# Puppy out of the crate- Problems...



## MilesMom (Jun 21, 2012)

We have been leaving Chase out of the crate during the day. Just as Miles was when we transitioned him out, no chewing or destruction, good boy! 

However... we believe that Miles is bullying him. Not in a physical manner, but just being very dominant over Chase. I stayed behind a few min today to watch them, and Miles ate out of both bowls (they are free fed) and dominated all the puzzle toys at the same time. Chase sat in the corner and whined while Miles played. 

Should I let it be? Or intervene? 

They don't fight, and play very well when we take them out. They are best friends. I am hoping this is just a change for Miles having Chase loose in the house and he will stop acting this way. On the plus side, they have been playing while we are away which tires them out. 

Thoughts?


----------



## mlwindc (Feb 8, 2013)

I have no suggestions or advice as I only have one, but if I had two, I would look into getting a drop cam. http://www.amazon.com/s/ref=nb_sb_noss_1?url=search-alias=aps&field-keywords=dropcam A friend has one for his pups and he says the one he has even allows him to TALK to the dogs (so for example, tell them to get off the counter). The hardest part, IMO, would be to get anything done as I would be busy watching all day long.


----------



## MilesMom (Jun 21, 2012)

Haha, that's a concern of ours too. I think I would watch them all day! I have a webcam I could put up.

I don't think there is any fighting going on, I just feel bad that Chase doesn't get to play with any of the puzzles. 

This morning I tried to sneak Chase a puzzle into his bed with him, and Miles heard me and came downstairs to take over the toy. He just looks at Chase, and Chase gives it up.


----------



## Darcy1311 (May 27, 2012)

Darcy has had the door to her crate open for the past 2 months now, and as of last week I have removed the cage completely, this was more of an issue with me, as I now feel that's a chapter of her life gone.....puppyhood.I think it's affected me more than Darcy...


----------



## texasred (Jan 29, 2012)

It sounds like they have figured out the pecking order. That may change over time.
I would just place food and toys where there is no way they can all be guarded at the same time. Miles may tire himself out trying. Be sure to leave Chase's crate open incase he wants to go in and relax.
Lucy is our dog on the bottom of the pecking order, but if she takes something into her crate shame on any of the dogs that think she will give it up.


----------



## MilesMom (Jun 21, 2012)

Ok thanks. I left the crate out and open, and they have their cave beds next to each other in the office.

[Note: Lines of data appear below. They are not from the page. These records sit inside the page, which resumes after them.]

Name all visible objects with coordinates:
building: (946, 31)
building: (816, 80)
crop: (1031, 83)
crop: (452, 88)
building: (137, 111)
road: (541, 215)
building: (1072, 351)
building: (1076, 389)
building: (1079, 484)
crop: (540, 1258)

I also have a bed downstairs for them, and they are allowed on one couch cushion downstairs (they are very good about staying in their area) and Chase prefers the staircase when the sun is coming through. 

I figured it may be normal for dogs to behave this way, but just hate seeing my little puppy longingly looking at the puzzles while Miles hoards them all. 

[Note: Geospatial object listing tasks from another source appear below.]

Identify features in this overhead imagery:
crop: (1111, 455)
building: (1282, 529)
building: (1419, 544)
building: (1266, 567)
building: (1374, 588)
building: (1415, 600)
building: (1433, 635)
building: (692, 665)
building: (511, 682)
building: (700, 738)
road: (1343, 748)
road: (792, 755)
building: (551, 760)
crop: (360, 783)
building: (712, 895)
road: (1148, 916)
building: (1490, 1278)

Miles has been a bit more jealous this past few weeks, and I was wondering if it was because Chase is almost 8 months so may be a response to Chase's change in hormones?


----------



## mlwindc (Feb 8, 2013)

Wow - chase is almost 8 months? Where did the time go? Our trainer mentioned when W was about that age that he would stop getting the "Puppy pass." That older dogs would start being a little less tolerant of his puppy behavior. You may have hit it on the nose - Chase is getting older and Miles wants chase to know he's still in charge. Maybe?!


----------



## solefald (May 16, 2013)

As you may already know I can't really comment dynamics of the situation as I only have Dre, but I don't know if i could leave him alone with the cat yet. While I am absolutely positive that he wont hurt the cat, I am also as positive that he will annoy the living **** out of him, if someone does not tell him to leave it.

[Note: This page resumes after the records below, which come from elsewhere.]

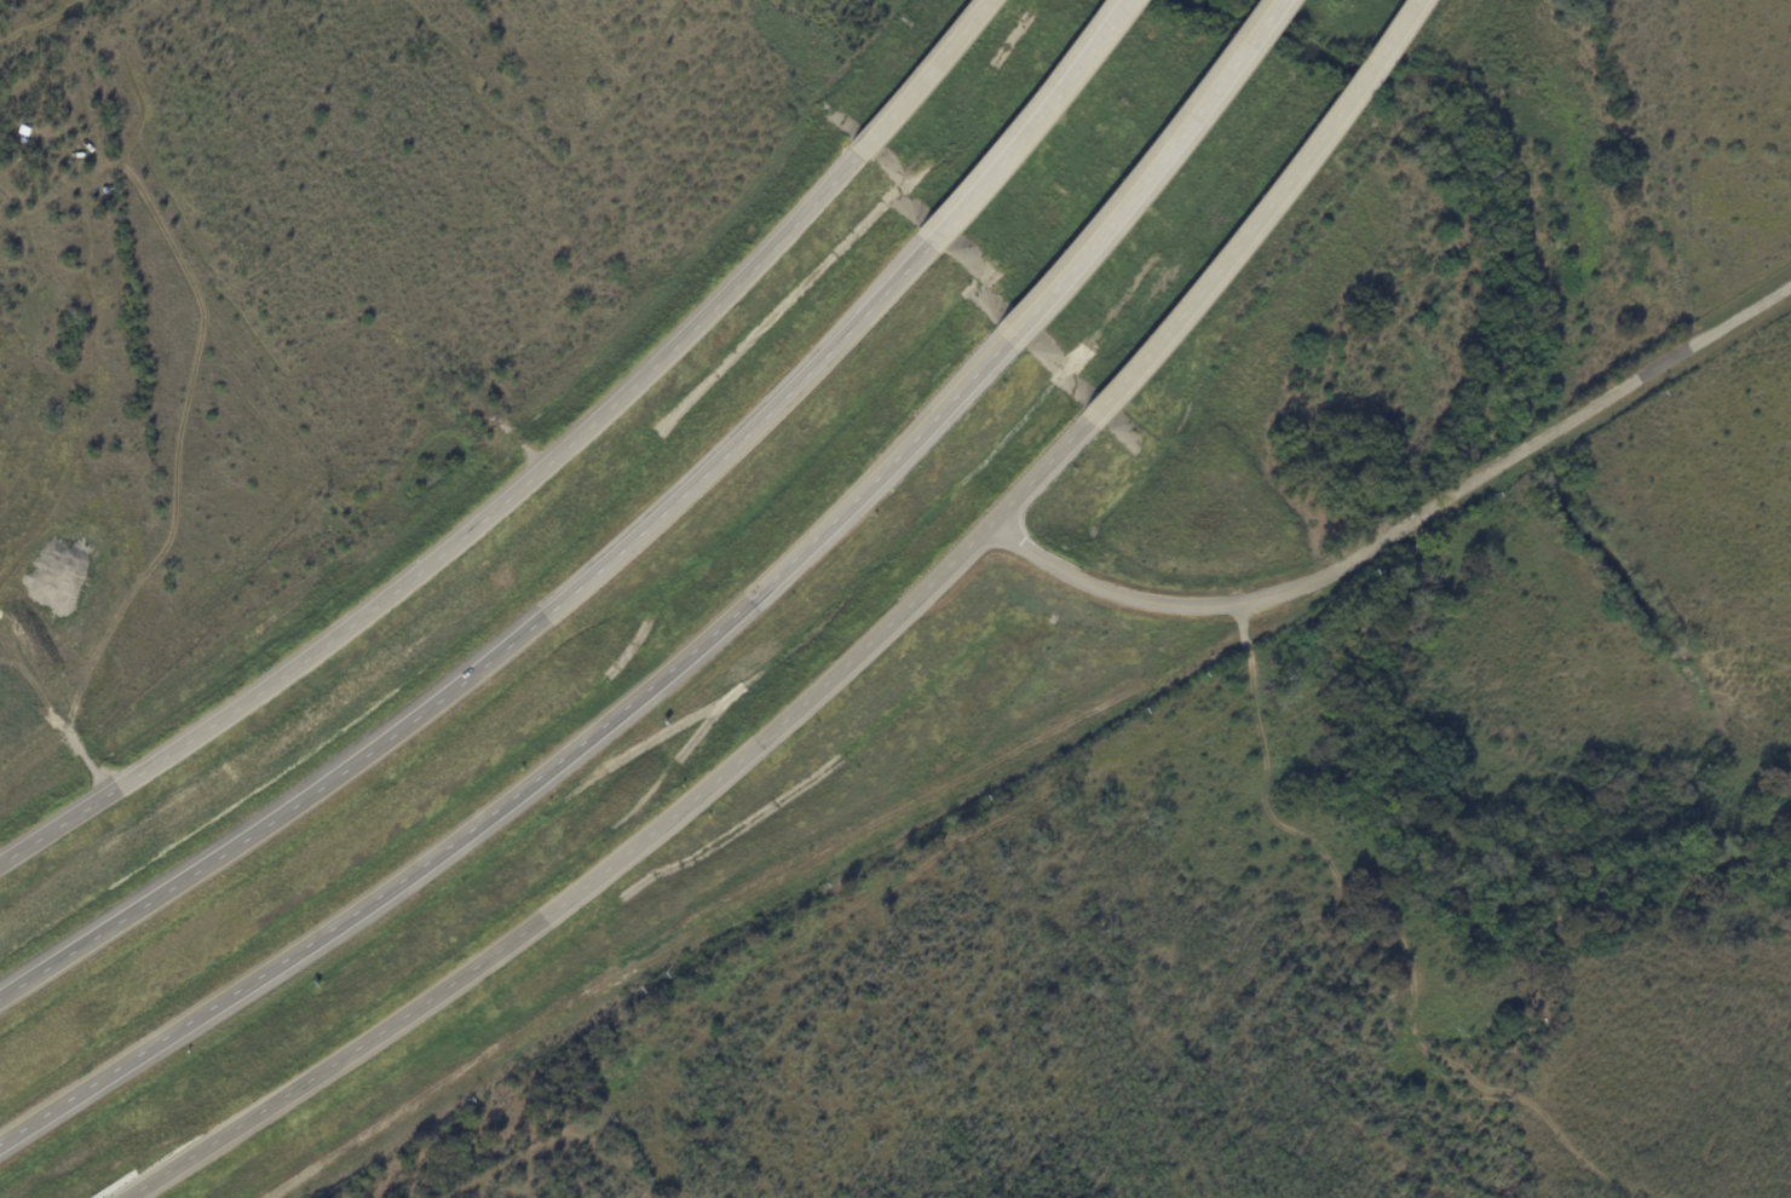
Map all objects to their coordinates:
road: (921, 76)
road: (1027, 125)
road: (1149, 170)
road: (1260, 214)
road: (1408, 526)
road: (456, 539)
road: (489, 654)
road: (58, 731)
road: (537, 778)
road: (635, 844)

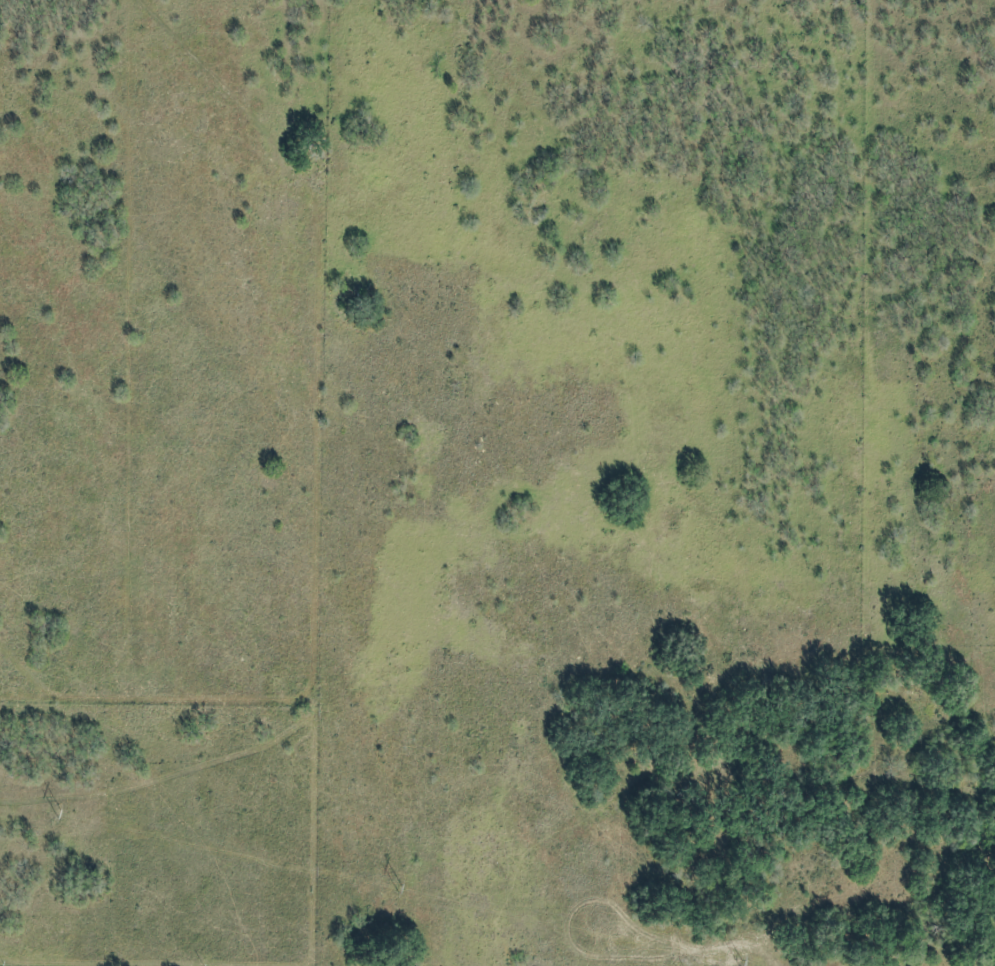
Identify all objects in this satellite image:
power tower: (59, 816)
power tower: (398, 890)
power tower: (740, 965)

As far as Chase and Miles, I think they will work it out. They are not a couple of random dogs. mlwindc's suggestion to get a camera is great. You can watch them from the nearest Starbucks or something.


----------



## MilesMom (Jun 21, 2012)

Thanks for the comments. Today was a little better, they were together both times I came home and Miles didn't devour both bowls of food, so maybe he's feeling better about the situation. He ate tons of food when we first got chase so maybe he was worried there is not enough food for both dogs...I'm so proud of Chase not having any accidents or chewing anything up.


----------